閑静な住宅街。
 同じ様な大きさで、同じ様な外観をした住宅が建ち並んでいる古い住宅団地に西田操の実家があった。此所には操の両親と大学生の弟、そして操が住んでいた。
 都会に出るのに約一時間程度の距離なので、操は実家を出ることは考えてはいなかった。
 シャワーを浴び終え、自分の部屋のベッドサイドに座り込み、操はドライヤーで髪を乾かしていた。
 低価格のCDプレーヤーが女性ボーカルのバラードを流している。二階の窓のカーテンの隙間から街灯の光が漏れてくる。
 操は勇作と交わした会話のことを思い出していた。昔話にのめり込んでいたせいなのか、主ワン不事を口にしてしまったのを後悔していた。
 勇作に対する操の気持ちは高校時代の大切な思い出の一つだった。離ればなれになってその想いはいつの間にか薄らいで今では意識すらしていなかった。偶然の出会いがその気持ちを思い出させたのだろう、あの時の操はその言葉を口に出さずにはいられなかった。
 どうかしている…。
 離れてから八年もの時が流れている。勇作に恋人の一人が居てもおかしくはなかった。あの時、そこまで突っ込んだ話は怖くて出来なかった。再会が昔の想いを操に思い出させていた。

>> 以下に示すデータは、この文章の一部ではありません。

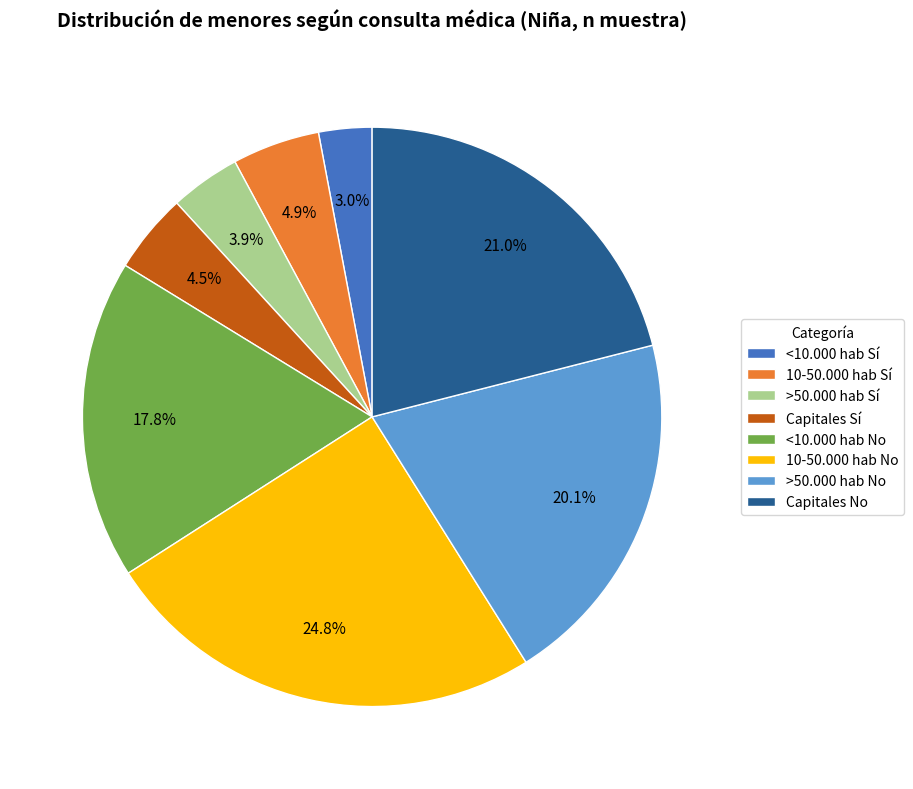

Is there a majority slice in this chart?

No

 もし、勇作があの告白に応えてくれたなら、秘めていた思いを遂げることが出来るのだ。
 操の心は揺れていた。
 開け放った窓からは夜風が入り込み薄手のカーテンを揺らしていた。
 不意に操は背中に冷たい水をかけられた様な悪寒に襲われた。鋭い視線が窓の外から投げられているのを感じた。
 操は嫌な感情を覚えて窓の方に近づき、カーテンを左右に開いた。
 そこには、誰も居なかった。
 梅雨にしては珍しく満天の星が瞬いていた。 此所は二階である。そこに誰かが居るはずはなかった。気のせいだろうか、操はホッとして窓を閉め、カーテンを閉じた。
 再び悪寒が走り、視線を感じた。
 その視線は悪意に満ちていて攻撃的なものだった。言い知れない恐怖が操の胸の奥から顔をもたげてきた。両手で肩を抱き、その場にしゃがみこむ。両足が激しく震えている。
 震える唇の端から漏れ出る空気が白くもやの様に部屋に吸い込まれていく。露出した肌に鳥肌が立っていく。
(お前を許さない!)
 突然、操の脳裏に強い言葉が電光の様に浮かんだ。
「い、嫌ぁ」
 操はベッドの中に入り、布団を頭まで被った。震える葉がかちかちとぶつかる音をたてていた。